PrairieLearn makes assessment content reusable and generative. Instructors can build question generators, deliver different variants to different students, and provide immediate feedback for many kinds of structured answers. Question variants let students retry the same learning objective without receiving the same exam again.

PrairieTest handles exam operations. Students choose reservation times, testing-center staff handle check-in and proctoring, accommodations and overrides are managed centrally, and exams can run asynchronously across a multi-day window.

PrairieLearn and PrairieTest together support a course rhythm that is hard to sustain with paper exams: short exams with fast feedback and scheduled retakes.

What scale looks like

In the new episode, Craig describes the Illinois CBTF as a mature campus service. The facility began as a pilot in 2014 and now operates across four rooms with 260 computers, open 12 hours a day, seven days a week. Craig reports that in the 2025 fall term, 65 courses used the facility and students took more than 130,000 exams there.

Students report significantly lower test anxiety when they know that there's going to be a second chance exam offered.

Craig Zilles in The Grading Podcast

The scale matters because second-chance testing is easier to dismiss when retakes appear to depend on heroic instructor effort. Generated questions, autograding, student self-scheduling, and secure proctored rooms make retakes a normal part of large-course assessment.

Accommodations are part of the infrastructure

The podcast focuses on retakes, but accommodations are another reason testing centers matter. Accommodations are often treated as exceptions to normal exam logistics, but a well-run CBTF treats them as routine.

PrairieTest centralizes extended time, per-student overrides, reduced-distraction seats, assistive technology, accessible workstations, and special exam procedures. A centralized testing center can keep accommodated exams in the same scheduling and security workflow as the rest of the course instead of forcing each instructor to arrange separate rooms, proctors, and make-up times.

What to listen for

The conversation is especially relevant if you are trying to move from traditional high-stakes exams toward more learning-centered assessment. A few themes stand out:

  • Second-chance testing: Craig explains why retakes should use new questions aligned to the same learning objectives, not repeated copies of the original exam.
  • Immediate feedback: PrairieLearn can let students know which auto-graded work was correct before they leave the exam, giving them time to study before a retake window.
  • Assessment security: A dedicated testing center gives instructors a controlled environment without requiring invasive remote-proctoring software on student-owned devices.
  • Student flexibility: Asynchronous testing windows let students choose exam times that fit their schedules while preserving exam security.
  • Accommodations: PrairieTest can manage accommodations and per-student overrides as part of the same exam workflow.
  • Question authoring: Generated question variants are the foundation that makes frequent assessment and retakes sustainable over multiple semesters.
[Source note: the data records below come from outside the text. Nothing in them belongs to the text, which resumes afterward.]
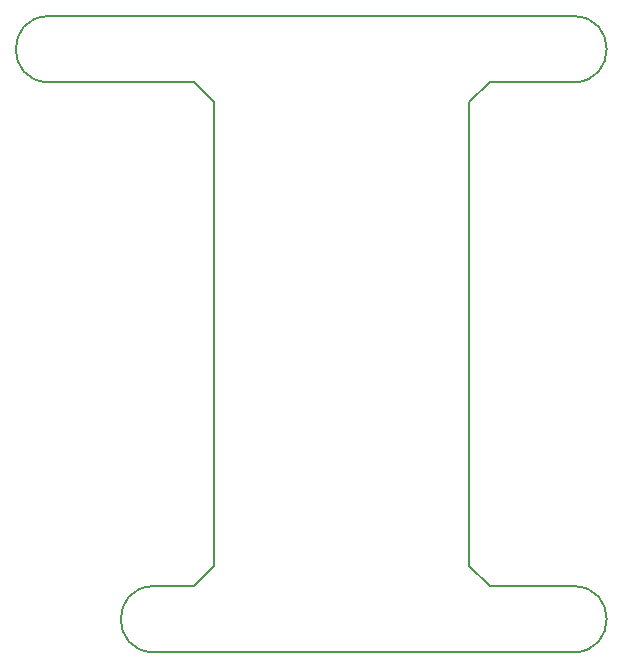
<source format=gm1>
G04 #@! TF.GenerationSoftware,KiCad,Pcbnew,5.1.5*
G04 #@! TF.CreationDate,2020-04-17T15:56:53+02:00*
G04 #@! TF.ProjectId,rpi_mrf_radio_shield,7270695f-6d72-4665-9f72-6164696f5f73,rev?*
G04 #@! TF.SameCoordinates,Original*
G04 #@! TF.FileFunction,Profile,NP*
%FSLAX46Y46*%
G04 Gerber Fmt 4.6, Leading zero omitted, Abs format (unit mm)*
G04 Created by KiCad (PCBNEW 5.1.5) date 2020-04-17 15:56:53*
%MOMM*%
%LPD*%
G04 APERTURE LIST*
%ADD10C,0.150000*%
G04 APERTURE END LIST*
D10*
X130238500Y-90678000D02*
X142557500Y-90678000D01*
X144272000Y-92392500D02*
X142557500Y-90678000D01*
X144272000Y-131635500D02*
X144272000Y-92392500D01*
X142557500Y-133350000D02*
X144272000Y-131635500D01*
X139128500Y-133350000D02*
X142557500Y-133350000D01*
X174688500Y-138938000D02*
X139128500Y-138938000D01*
X139128500Y-138938000D02*
G75*
G02X139128500Y-133350000I0J2794000D01*
G01*
X165862000Y-131635500D02*
X165862000Y-130619500D01*
X167576500Y-133350000D02*
X165862000Y-131635500D01*
X174688500Y-133350000D02*
X167576500Y-133350000D01*
X174688500Y-133350000D02*
G75*
G02X174688500Y-138938000I0J-2794000D01*
G01*
X165862000Y-92392500D02*
X165862000Y-130619500D01*
X167576500Y-90678000D02*
X165862000Y-92392500D01*
X174688500Y-90678000D02*
X167576500Y-90678000D01*
X174688500Y-85090000D02*
X130238500Y-85090000D01*
X174688500Y-85090000D02*
G75*
G02X174688500Y-90678000I0J-2794000D01*
G01*
X130238500Y-90678000D02*
G75*
G02X130238500Y-85090000I0J2794000D01*
G01*
M02*

</source>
PrairieLearn research also covers retrieval practice, second-chance testing, and computer-based testing centers, including studies on test anxiety, student scheduling preferences, second-chance exam policies, and long-term CBTF operation.

PrairieLearn and PrairieTest are built for this model

PrairieLearn started as a flexible question platform for rich, auto-graded, mastery-oriented practice and exams. PrairieTest adds the exam-management layer needed for real testing operations: reservations, check-in, proctoring, accommodations, overrides, and multiple delivery formats.

PrairieLearn and PrairieTest let a CBTF support a different assessment model. Instructors can run exams more often, return feedback faster, preserve exam security, and give students more than one chance to show what they have learned.